Teams scrambling to find Armory fill-in

5th Regiment renovation leaves public schools in Baltimore homeless

High Schools


Mervo coach Freddie Hendricks is preparing to field one of his most formidable indoor track teams in years. He has lightning-quick sprinters, dominating middle-distance men, and quite possibly the area's best shot-putter.

One thing he's sorely lacking, however, is a place to field them.

As practice for the winter season begins today, Mervo is one of dozens of area schools feeling the impact of renovation that has closed the floor at the 5th Regiment Armory, a facility many area teams have called home for nearly four decades.

Without it, they are scrambling to find replacement venues.

But while some of the area's more affluent counties have scheduled meets at the state-of-the-art Prince George's Sports & Learning Complex in Landover, Hendricks worries that teams in Baltimore City will be left in the cold.

"It kind of throws us out on the street," said Hendricks, who along with Bob Wade, director of physical education and athletics for city schools, had tried to schedule dates at the popular new facility but was told it was booked solid. "It becomes very expensive, especially to do something on your own. We are the ones most effected."

Once completed by early next year, the Armory will feature a more friendly rubberized surface over a concrete base - a sharp improvement over its current slippery wooden blocks.

Meanwhile, counties around the region are preparing to make do elsewhere.

Last year, Baltimore and Baltimore County used the Armory for their championship meets.
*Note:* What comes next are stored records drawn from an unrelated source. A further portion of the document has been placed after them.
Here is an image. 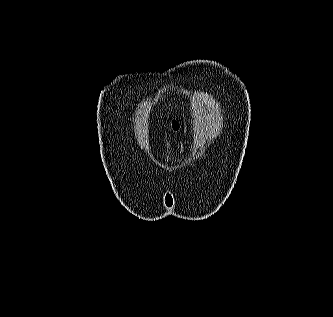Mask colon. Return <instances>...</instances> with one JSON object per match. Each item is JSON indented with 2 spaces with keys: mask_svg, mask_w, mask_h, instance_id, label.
<instances>
[{
  "mask_svg": "<svg viewBox=\"0 0 333 317\" xmlns=\"http://www.w3.org/2000/svg\"><path fill=\"white\" fill-rule=\"evenodd\" d=\"M179 128V125L176 121L173 122V129L177 130Z\"/></svg>",
  "mask_w": 333,
  "mask_h": 317,
  "instance_id": "colon-1",
  "label": "colon"
}]
</instances>
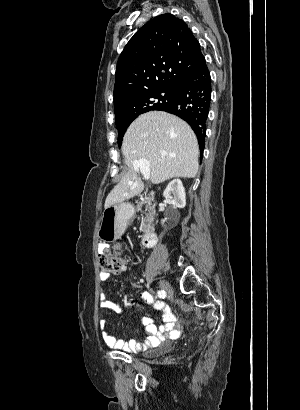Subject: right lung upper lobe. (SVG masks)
<instances>
[{"mask_svg": "<svg viewBox=\"0 0 300 410\" xmlns=\"http://www.w3.org/2000/svg\"><path fill=\"white\" fill-rule=\"evenodd\" d=\"M204 59L187 24L172 14L153 18L139 29L121 53L115 74L116 120L138 112L140 96L176 89L180 80Z\"/></svg>", "mask_w": 300, "mask_h": 410, "instance_id": "right-lung-upper-lobe-1", "label": "right lung upper lobe"}]
</instances>
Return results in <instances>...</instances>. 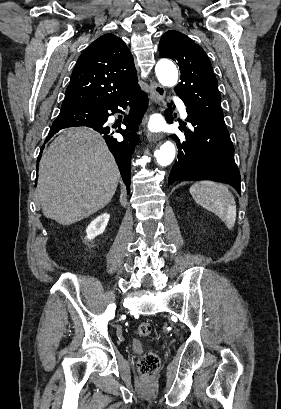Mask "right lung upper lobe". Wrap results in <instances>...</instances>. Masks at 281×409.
<instances>
[{
    "label": "right lung upper lobe",
    "instance_id": "obj_1",
    "mask_svg": "<svg viewBox=\"0 0 281 409\" xmlns=\"http://www.w3.org/2000/svg\"><path fill=\"white\" fill-rule=\"evenodd\" d=\"M133 57L122 39L105 34L78 58L66 89L65 106L96 105L139 88Z\"/></svg>",
    "mask_w": 281,
    "mask_h": 409
}]
</instances>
This winter, it was scheduled to play host to seven of the state's nine regional meets.

Anne Arundel and Howard counties each have more than a half-dozen dates at the Prince George's facility, including their championship meets, at $1,600 an event, compared to as little as $50 for the Armory. Both counties used the Landover facility last winter, as well.

Carroll County again will hold its championship meet at Carroll Indoor Sports, a Westminster indoor soccer facility owned by Westminster track coach Jim Shank, and will take part in several meets at Hagerstown Community College.

And Baltimore County will conduct the bulk of its meets at the Community College of Baltimore County campuses in Essex and Catonsville. Baltimore County is attempting to negotiate a date with Towson University, which has played host to high school meets in the past, for its county championship.

While each scenario presents varying problems, teams in Baltimore City could take the brunt of the blow.

Though negotiations continue, it appears some city teams could participate in as few as two or three regular-season meets - down from at least a half-dozen - through an agreement with Baltimore County that will allow them to share meets with county teams on a rotating basis.

The city also is working to secure four dates in January at CCBC-Catonsville, though Hendricks said, "that's not written in stone." The site of the city championship is undetermined.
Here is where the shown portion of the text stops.